**What you are asked to do:**
Each line of the data below should be restated exactly, with images left out.

**Supplied information:**
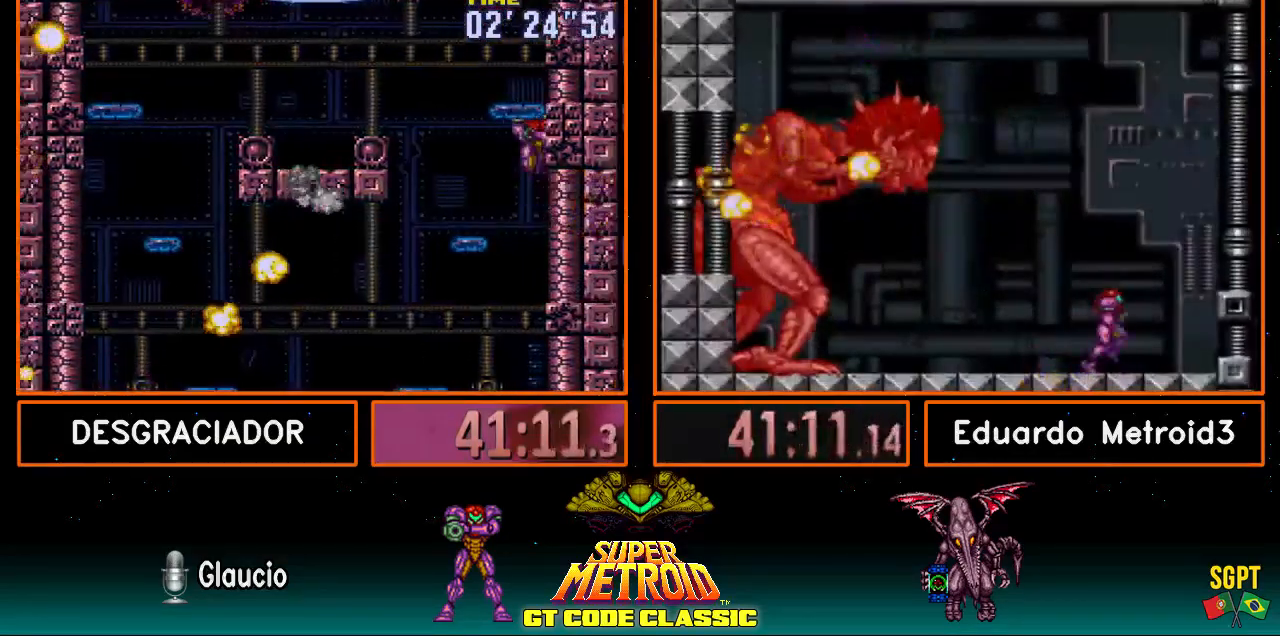
{"buttons": ["A", "DPAD_LEFT"], "events": [[167, "X", "down"], [300, "X", "up"], [317, "R1", "up"], [417, "A", "down"]]}
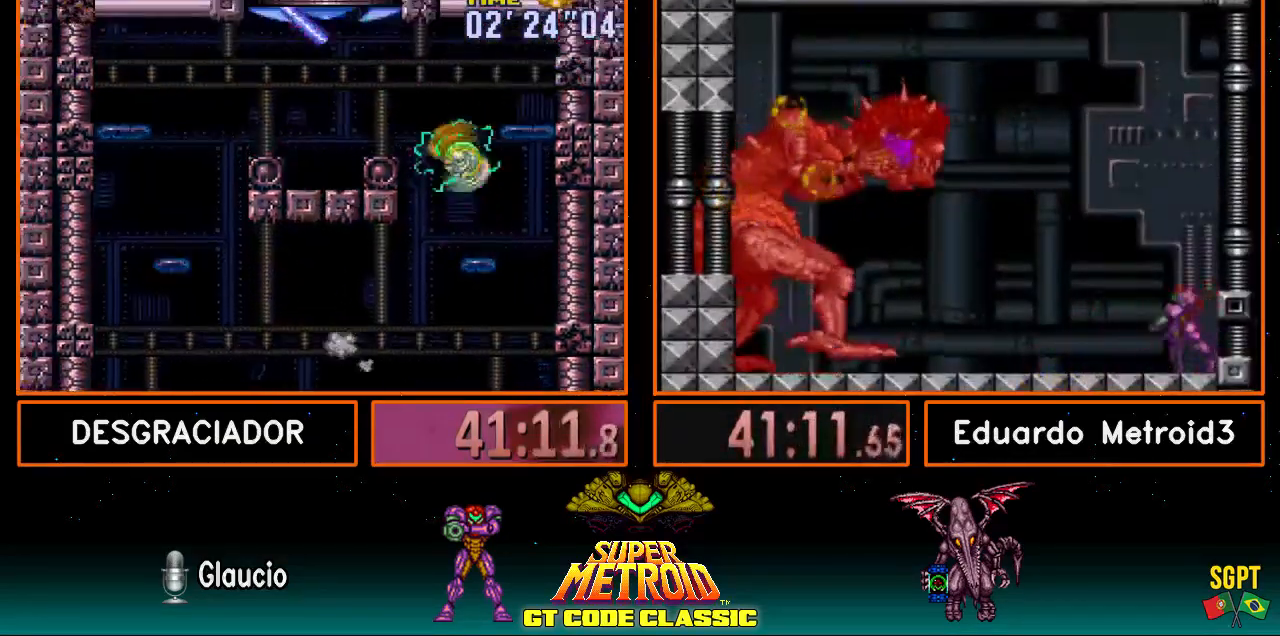
{"buttons": ["A", "DPAD_RIGHT"], "events": [[50, "A", "up"], [250, "L1", "down"], [383, "L1", "up"], [417, "A", "down"], [417, "DPAD_LEFT", "up"], [500, "DPAD_RIGHT", "down"]]}
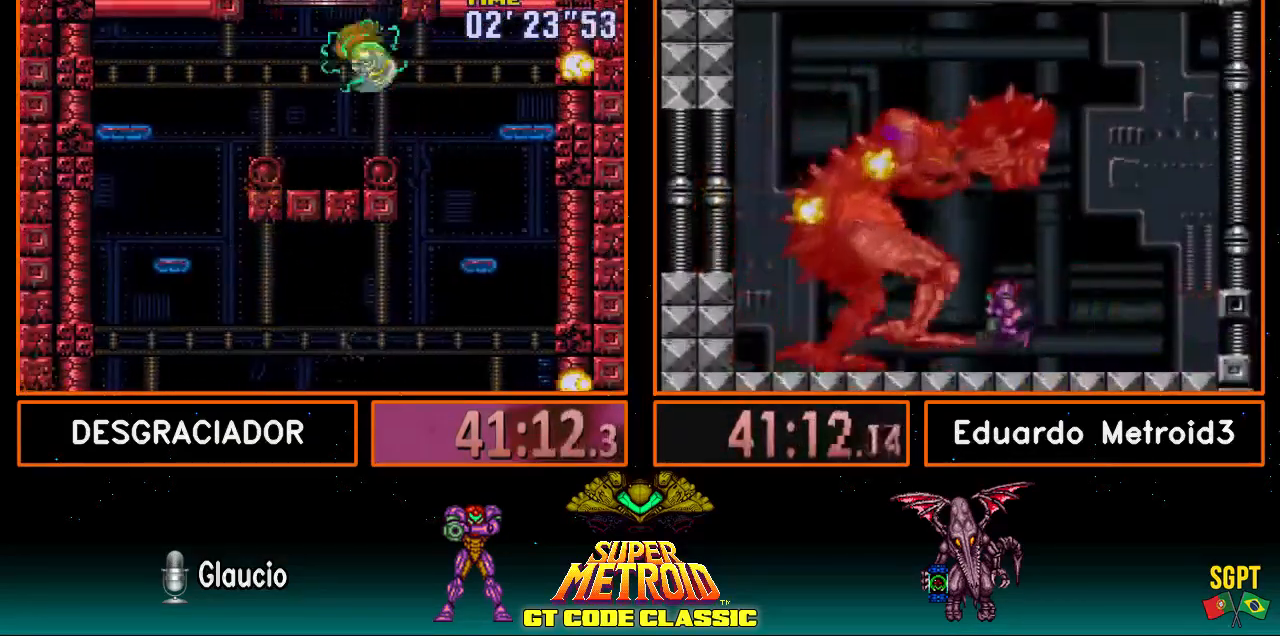
{"buttons": ["A", "DPAD_RIGHT"], "events": []}
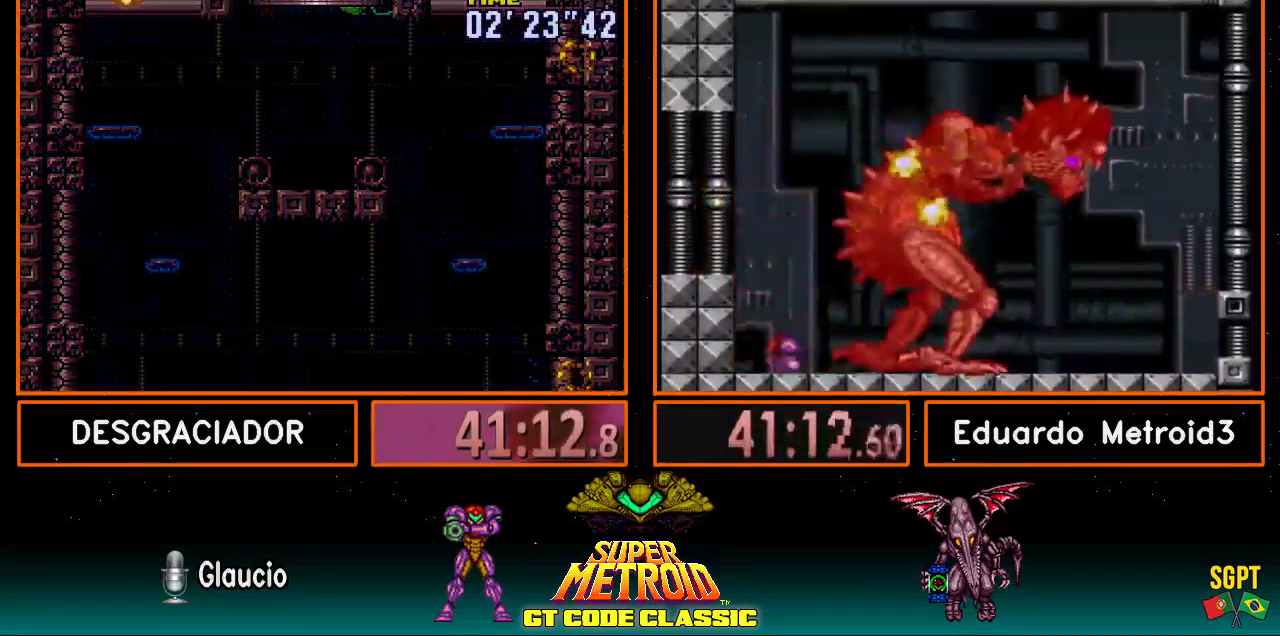
{"buttons": ["A", "DPAD_RIGHT"], "events": []}
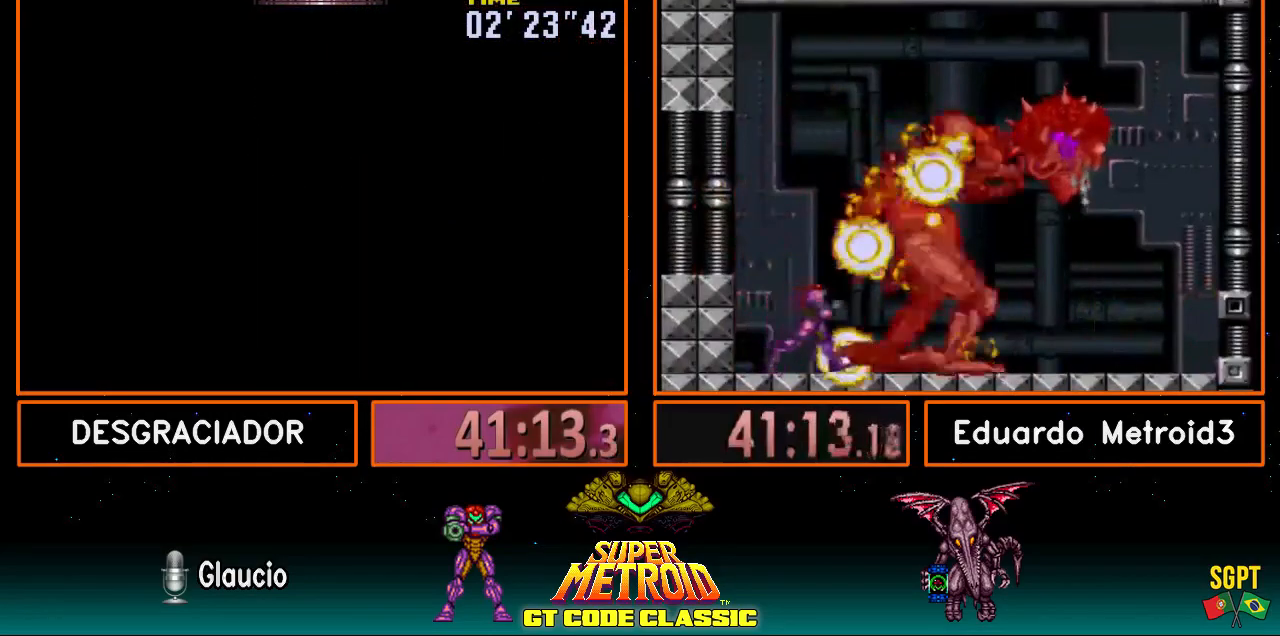
{"buttons": ["A", "DPAD_RIGHT"], "events": []}
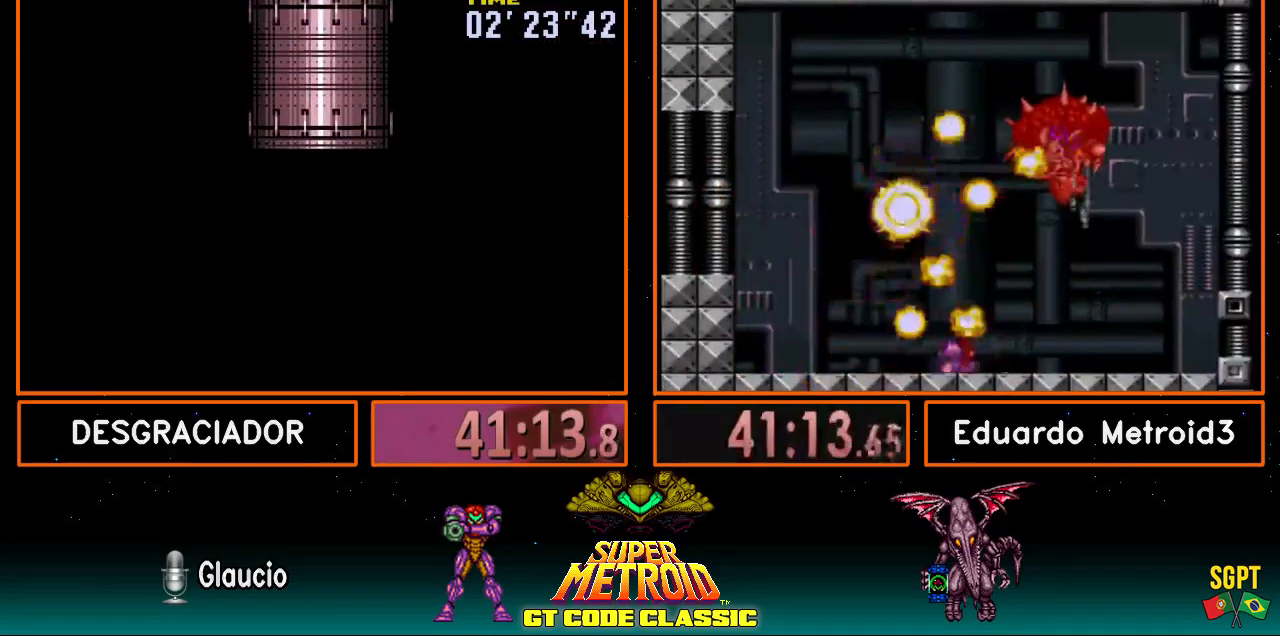
{"buttons": ["A", "DPAD_RIGHT"], "events": []}
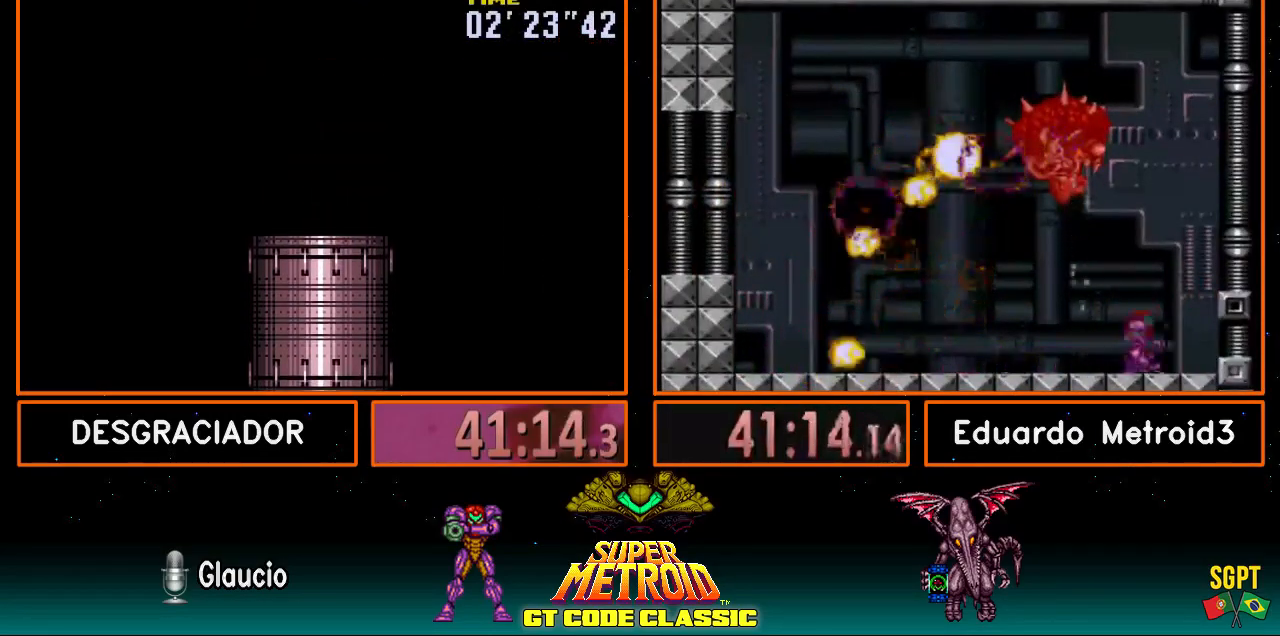
{"buttons": ["A", "DPAD_RIGHT"], "events": []}
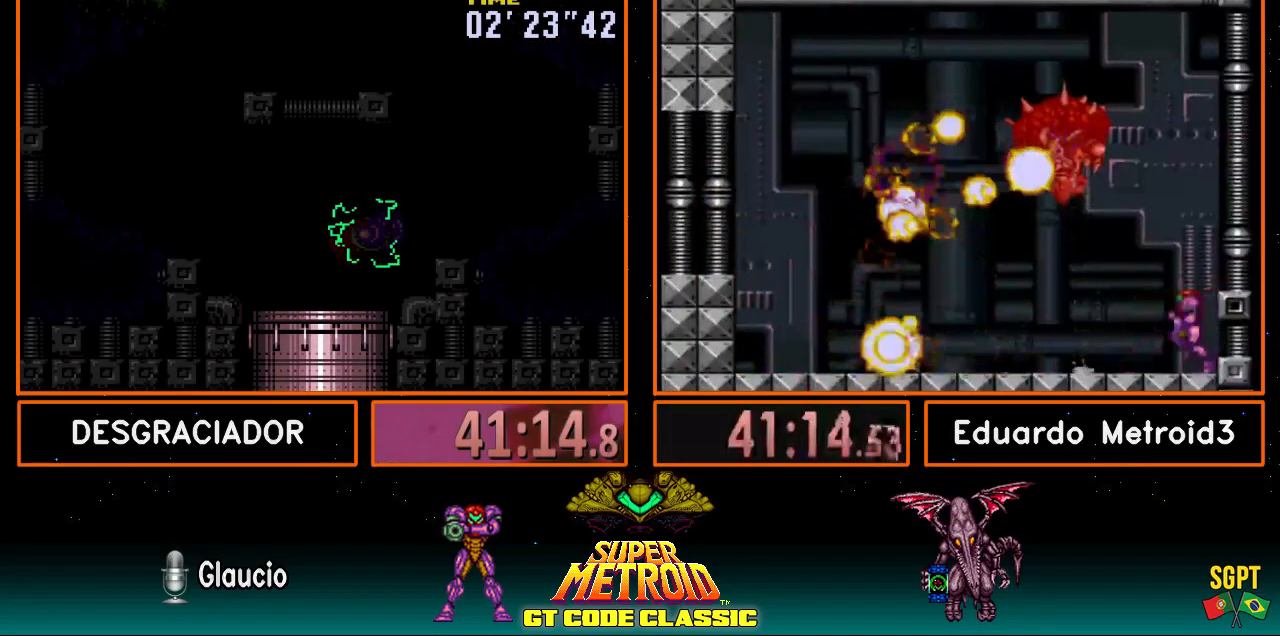
{"buttons": ["A", "DPAD_RIGHT"], "events": []}
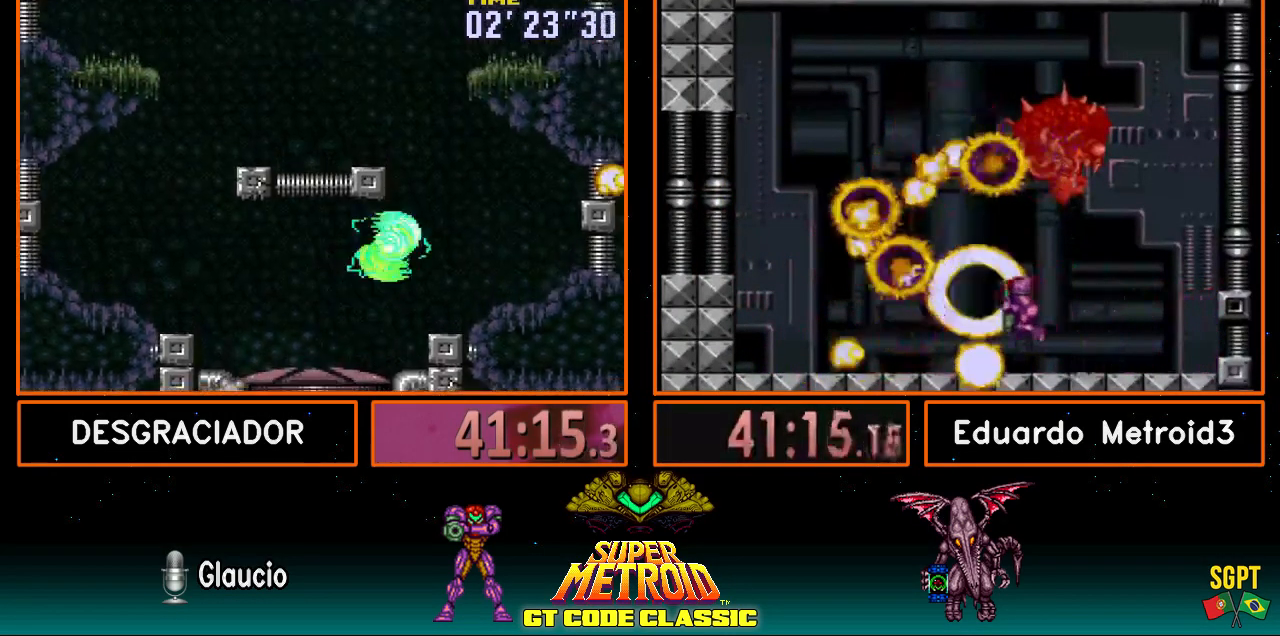
{"buttons": ["A", "DPAD_RIGHT"], "events": [[100, "DPAD_RIGHT", "up"], [183, "DPAD_LEFT", "down"], [300, "DPAD_LEFT", "up"], [367, "DPAD_RIGHT", "down"], [417, "A", "up"], [500, "A", "down"]]}
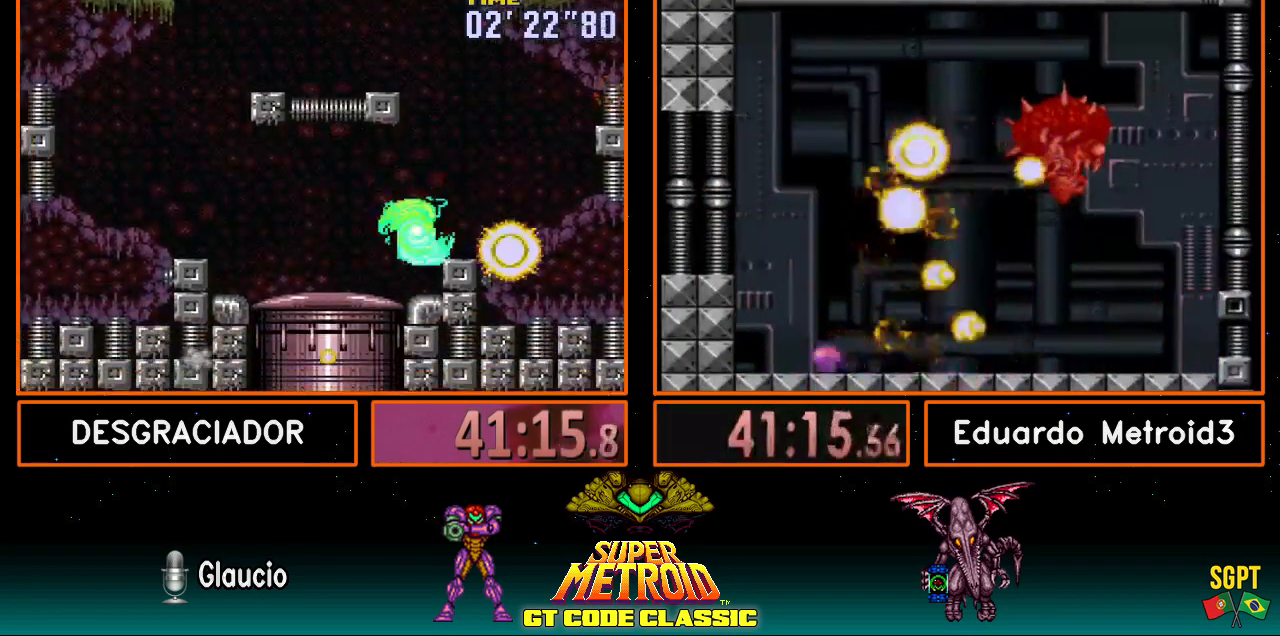
{"buttons": ["L1", "DPAD_LEFT"], "events": [[67, "DPAD_RIGHT", "up"], [150, "DPAD_LEFT", "down"], [317, "A", "up"], [433, "L1", "down"]]}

**Exercise response:**
{"buttons": ["A", "DPAD_LEFT"], "events": [[167, "X", "down"], [300, "X", "up"], [317, "R1", "up"], [417, "A", "down"]]}
{"buttons": ["A", "DPAD_RIGHT"], "events": [[50, "A", "up"], [250, "L1", "down"], [383, "L1", "up"], [417, "A", "down"], [417, "DPAD_LEFT", "up"], [500, "DPAD_RIGHT", "down"]]}
{"buttons": ["A", "DPAD_RIGHT"], "events": []}
{"buttons": ["A", "DPAD_RIGHT"], "events": []}
{"buttons": ["A", "DPAD_RIGHT"], "events": []}
{"buttons": ["A", "DPAD_RIGHT"], "events": []}
{"buttons": ["A", "DPAD_RIGHT"], "events": []}
{"buttons": ["A", "DPAD_RIGHT"], "events": []}
{"buttons": ["A", "DPAD_RIGHT"], "events": [[100, "DPAD_RIGHT", "up"], [183, "DPAD_LEFT", "down"], [300, "DPAD_LEFT", "up"], [367, "DPAD_RIGHT", "down"], [417, "A", "up"], [500, "A", "down"]]}
{"buttons": ["L1", "DPAD_LEFT"], "events": [[67, "DPAD_RIGHT", "up"], [150, "DPAD_LEFT", "down"], [317, "A", "up"], [433, "L1", "down"]]}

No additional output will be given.